▶ [PROVIDED DATA]

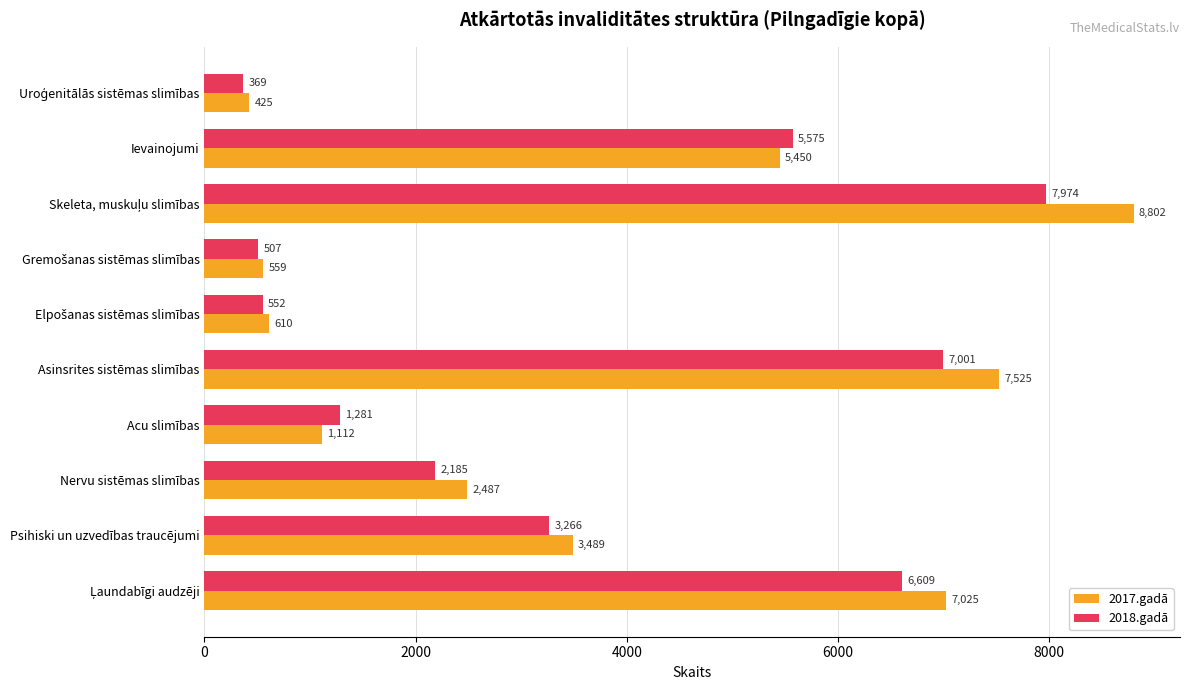

Which series has the largest total across all categories?

2017.gadā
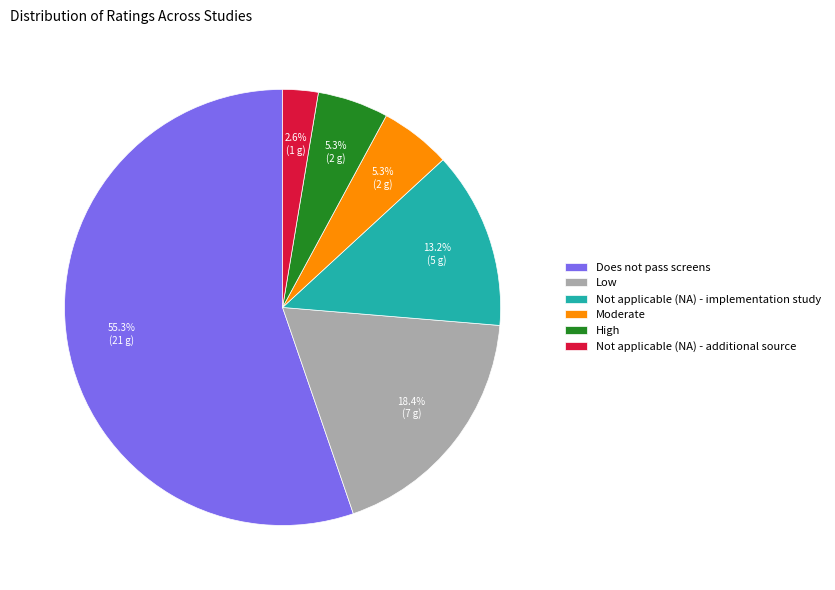

To the nearest percent, what portion does High represent?

5%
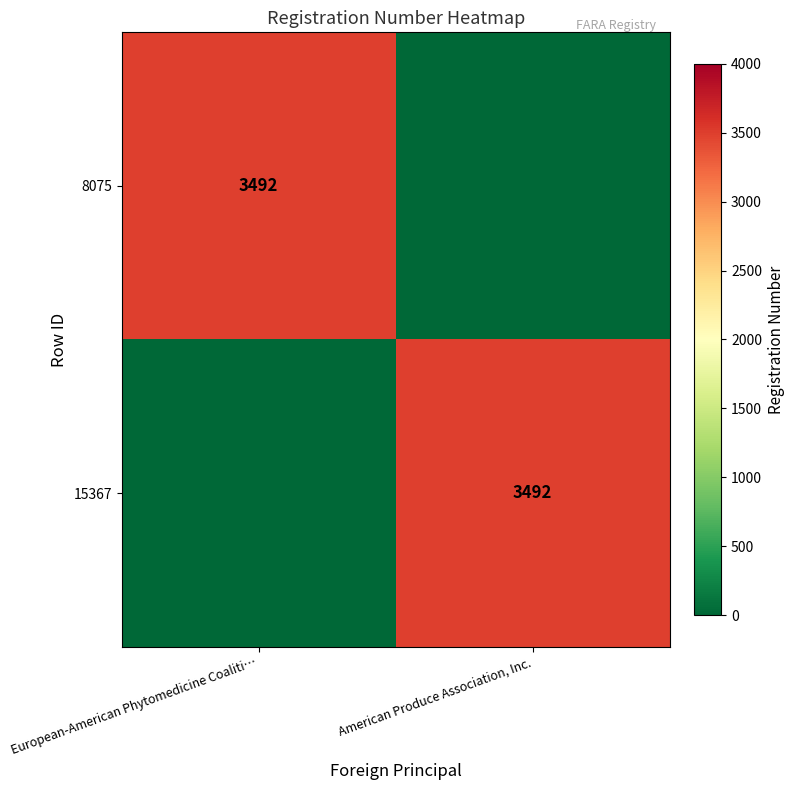

Is it true that 8075 equals 5905 at European-American Phytomedicine Coaliti…?

False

▶ [JOB ITEM] Reproduce the lines above verbatim, leaving out the pictures.

▶ [COMPLETED TASK]
Which series has the largest total across all categories?

2017.gadā

To the nearest percent, what portion does High represent?

5%

Is it true that 8075 equals 5905 at European-American Phytomedicine Coaliti…?

False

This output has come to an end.